Federal Retires member Nancy Payne is this year’s Silver Cross Mother. Nancy is pictured here with Prime Minister Mark Carney and Deputy of the Governor General and Chief Justice of Canada Richard Wagner. Photo: Dave Chan
Cpl. Randy Payne was in Afghanistan for fewer than three months when he was killed while serving as a member of the military police’s close protection team. Randy was the only member of his party of four who didn’t die immediately when a roadside bomb struck the military G-Wagon they were driving while returning to Kandahar Airfield from an operating base. He was airlifted to a hospital in Kandahar.
Years later, Randy’s father David and older brother Chris were able to visit the hospital where their loved one succumbed to his injuries, but Nancy Payne, Randy’s mother, chose not to go to Kandahar when she was invited. Nancy prefers to do her grieving and remembering in Canada and on Remembrance Day, she was honoured as the nation’s Silver Cross Mother. She placed a wreath at the National War Memorial in Ottawa on behalf of all military mothers who’ve lost a son or daughter in the military service of Canada.
Nancy remembers getting the call telling her she was nominated as Silver Cross Mother.
“I was shocked — dumbfounded — that I, of all people, was asked to represent the nation,” Nancy says. “It's a very humbling honour. It’s bittersweet, but it's a tremendous honour, for sure.”
The Silver Cross Mother is chosen each year by the Royal Canadian Legion and is called on to perform duties honouring the fallen from all conflicts for the remainder of the year.
The devastating news
Nancy was home alone in Ennismore, Ont., on April 22, 2006, when she received the call from Randy’s boss in Wainwright, Alta., where Randy was stationed before he was sent to Afghanistan.
“It was 3:00 in the morning,” she recalls. “The phone rings. I’m sound asleep, so it takes me a minute to realize [it’s the phone.] It was Randy's boss in Wainwright. He said ‘I have some information to give you on your son Randy in Afghanistan.’ Well, right away, I knew that something had happened. I thought maybe an accident, but I never really thought of what did happen. It was not nice being alone for that [news.]”
She called her sister who came over to console her because her husband happened to be in Wainwright visiting Randy’s wife, Jody, and their young children, Jasmine, seven, and Tristan, five. Jody and David had also received a call in the middle of the night and were planning to call Nancy in the morning. Nancy, David and Jody are all close — Jody calls them “Mom” and “Dad” — so if this tragedy had to happen, Nancy was happy that David could be there when Jody received the devastating news.

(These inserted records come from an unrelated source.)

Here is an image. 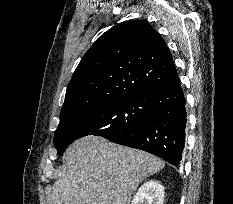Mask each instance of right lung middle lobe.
I'll list each match as a JSON object with an SVG mask.
<instances>
[{"label":"right lung middle lobe","mask_w":233,"mask_h":204,"mask_svg":"<svg viewBox=\"0 0 233 204\" xmlns=\"http://www.w3.org/2000/svg\"><path fill=\"white\" fill-rule=\"evenodd\" d=\"M152 116L150 95L113 101L67 121L55 131L54 144L62 154L78 138L96 135L110 140L143 125Z\"/></svg>","instance_id":"right-lung-middle-lobe-1"}]
</instances>
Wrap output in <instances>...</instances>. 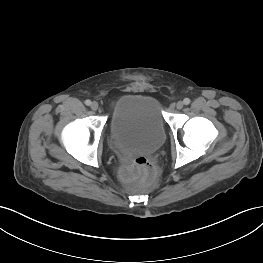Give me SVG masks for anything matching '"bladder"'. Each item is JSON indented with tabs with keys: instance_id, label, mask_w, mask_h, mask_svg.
I'll return each instance as SVG.
<instances>
[{
	"instance_id": "bladder-1",
	"label": "bladder",
	"mask_w": 263,
	"mask_h": 263,
	"mask_svg": "<svg viewBox=\"0 0 263 263\" xmlns=\"http://www.w3.org/2000/svg\"><path fill=\"white\" fill-rule=\"evenodd\" d=\"M108 133L115 147L125 154L136 156L157 152L166 139L159 102L141 94L121 96L113 106Z\"/></svg>"
}]
</instances>
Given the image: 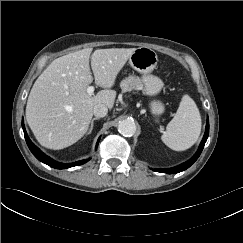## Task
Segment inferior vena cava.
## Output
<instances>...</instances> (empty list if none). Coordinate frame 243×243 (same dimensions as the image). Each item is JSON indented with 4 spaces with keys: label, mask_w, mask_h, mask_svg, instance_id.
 <instances>
[{
    "label": "inferior vena cava",
    "mask_w": 243,
    "mask_h": 243,
    "mask_svg": "<svg viewBox=\"0 0 243 243\" xmlns=\"http://www.w3.org/2000/svg\"><path fill=\"white\" fill-rule=\"evenodd\" d=\"M93 113L97 118H102L107 115L108 108L104 104H97L93 108Z\"/></svg>",
    "instance_id": "inferior-vena-cava-1"
}]
</instances>
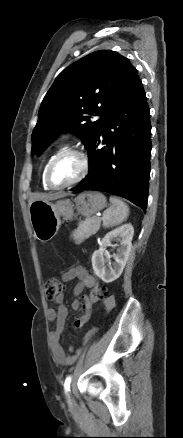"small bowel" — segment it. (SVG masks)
<instances>
[{
  "mask_svg": "<svg viewBox=\"0 0 183 438\" xmlns=\"http://www.w3.org/2000/svg\"><path fill=\"white\" fill-rule=\"evenodd\" d=\"M74 279L77 280L73 287L74 296H79L85 288H92L96 283L95 278L82 266L69 268L62 275V280L64 282H69ZM86 299L87 297H85V301ZM53 301L58 305L57 308H49L47 312L48 320L55 324V330L50 336L53 357L59 364L70 365L74 362L75 357L68 355L60 344V337L64 331L66 318L68 316V308L64 304L63 295L58 296ZM103 303L106 310L109 311L114 306V298L108 296L104 298ZM84 305H82L78 299H74L71 303V308L73 310H78L80 308L83 309V314L74 322V326L77 329L81 328L90 318V308L85 310Z\"/></svg>",
  "mask_w": 183,
  "mask_h": 438,
  "instance_id": "c3829d8e",
  "label": "small bowel"
}]
</instances>
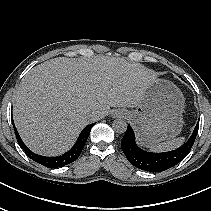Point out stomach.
I'll return each mask as SVG.
<instances>
[{"label":"stomach","instance_id":"1","mask_svg":"<svg viewBox=\"0 0 211 211\" xmlns=\"http://www.w3.org/2000/svg\"><path fill=\"white\" fill-rule=\"evenodd\" d=\"M185 99L170 81L156 79L135 110L127 111L138 140L145 146L175 138L183 128Z\"/></svg>","mask_w":211,"mask_h":211}]
</instances>
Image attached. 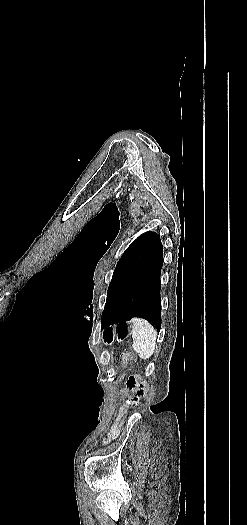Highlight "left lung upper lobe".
<instances>
[{"mask_svg":"<svg viewBox=\"0 0 247 525\" xmlns=\"http://www.w3.org/2000/svg\"><path fill=\"white\" fill-rule=\"evenodd\" d=\"M162 244L158 234L145 232L133 241L118 261L107 291L102 321L107 311L148 268Z\"/></svg>","mask_w":247,"mask_h":525,"instance_id":"obj_1","label":"left lung upper lobe"}]
</instances>
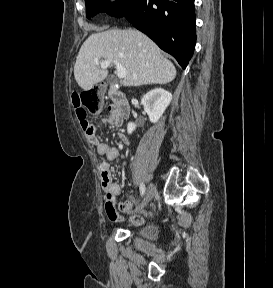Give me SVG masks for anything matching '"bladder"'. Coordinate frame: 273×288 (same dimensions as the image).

“If anyone was to be there with her at that time, it was David,” she says.
Today, Nancy and David live in Lansdowne, Ont., and Jody lives nearby in Mallorytown. Jody and Randy’s children are now in their 20s. Tristan is a combat engineer in the Canadian Armed Forces (CAF) based in Petawawa, Ont., while Jasmine is a personal support worker living in Brockville. Jasmine has a son named Tommy.
“Tommy is a year-and-a-half old,” Nancy says. “Sometimes he gets these expressions on his face — he makes this little scowl — and he reminds us a lot of Randy. It’s wonderful.”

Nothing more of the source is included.